Efficacy and safety of elvitegravir/cobicistat/emtricitabine/tenofovir alafenamide in Asian participants with human immunodeficiency virus 1 infection: A sub-analysis of phase 3 clinical trials

Autor: Yeon-Sook Kim, Shinichi Oka, Ploenchan Chetchotisakd, Amanda Clarke, Khuanchai Supparatpinyo, Anchalee Avihingsanon, Winai Ratanasuwan, Sasisopin Kiertiburanakul, Kiat Ruxrungtham, SangYoun Yang, Susan Guo, YaPei Liu, Moupali Das, Do Tran, Damian McColl, Roberto Corales, Chris Nguyen, David Piontkowsky
Jazyk: angličtina
Rok vydání: 2019
Předmět:
Zdroj: HIV Research & Clinical Practice, Vol 20, Iss 3, Pp 73-81 (2019)
Druh dokumentu: article
ISSN: 2578-7470
15284336
DOI: 10.1080/15284336.2019.1589232
Popis: Background: The efficacy and safety of a single tablet regimen (STR) of elvitegravir/cobicistat/emtricitabine/tenofovir alafenamide (E/C/F/TAF) was analyzed in Phase 3 clinical trials in antiretroviral therapy (ART)-naive and ART-experienced Asian participants infected with human immunodeficiency virus (HIV)-1 through 96 or 144 weeks.
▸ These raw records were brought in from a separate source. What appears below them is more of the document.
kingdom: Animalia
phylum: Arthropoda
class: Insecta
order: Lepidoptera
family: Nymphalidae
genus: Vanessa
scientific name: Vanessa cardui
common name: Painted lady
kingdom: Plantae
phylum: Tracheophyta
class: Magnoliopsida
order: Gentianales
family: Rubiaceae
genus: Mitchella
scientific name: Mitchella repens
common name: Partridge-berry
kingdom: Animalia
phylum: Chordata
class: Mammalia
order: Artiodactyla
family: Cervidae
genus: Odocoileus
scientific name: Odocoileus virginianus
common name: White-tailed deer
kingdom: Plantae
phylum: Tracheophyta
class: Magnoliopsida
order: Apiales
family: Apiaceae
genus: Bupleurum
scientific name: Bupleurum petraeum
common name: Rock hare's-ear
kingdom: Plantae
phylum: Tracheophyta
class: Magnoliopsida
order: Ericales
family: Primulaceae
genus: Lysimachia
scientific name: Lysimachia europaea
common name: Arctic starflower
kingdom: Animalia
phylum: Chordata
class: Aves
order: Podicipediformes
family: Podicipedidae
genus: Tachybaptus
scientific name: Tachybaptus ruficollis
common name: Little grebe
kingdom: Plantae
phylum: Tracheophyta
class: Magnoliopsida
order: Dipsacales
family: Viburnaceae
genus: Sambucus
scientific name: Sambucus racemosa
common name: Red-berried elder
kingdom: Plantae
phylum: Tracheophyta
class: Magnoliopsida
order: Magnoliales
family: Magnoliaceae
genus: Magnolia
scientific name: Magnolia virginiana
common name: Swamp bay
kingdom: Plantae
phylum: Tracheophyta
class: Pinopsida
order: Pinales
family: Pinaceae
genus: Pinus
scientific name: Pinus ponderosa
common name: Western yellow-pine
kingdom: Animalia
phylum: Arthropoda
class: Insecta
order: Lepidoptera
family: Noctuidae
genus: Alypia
Objective: In Asian population requiring treatment, it is imperative to have data specific to this group, particularly as there is a general concern that Asians with lower body weight have increased risk of tenofovir disoproxil fumarate (TDF)-related renal dysfunction. Methods: Studies -104 and 111 were randomized, double-blind, placebo-controlled, 144-week studies conducted in ART-naive participants, comparing E/C/F/TAF versus E/C/F/TDF. Study 109 was a randomized, open-label, 96-week study conducted in virologically suppressed, ART-experienced participants, who switched to E/C/F/TAF from ritonavir/cobicistat-boosted atazanavir ATV+(RTV or COBI) + F/TDF regimens, from non-nucleoside reverse transcriptase inhibitors (NNRTI) + F/TDF regimens, or from E/C/F/TDF. Study 112 was a single arm, open-label, 144-week study conducted in HIV suppressed, ART-experienced participants with mild-moderate renal impairment, who switched to E/C/F/TAF. Results: Asian participants in these studies had sustained efficacy safety and tolerability. In Study 104/111, Asian participants achieved 93% virologic suppression on TAF vs 88% on TDF at week 144. At baseline, there were numerically more Asians with median CD4 counts < 200 cells/uL and VL > 100,000 c/mL. In Study 109, 95% of Asians on TAF vs 86% on TDF maintained virologic suppression at week 96. Lastly, in Study 112, 91% maintained virologic suppression at week 144. There were no discontinuations due to renal AE, no cases of PRT or Fanconi syndrome in any of the studies.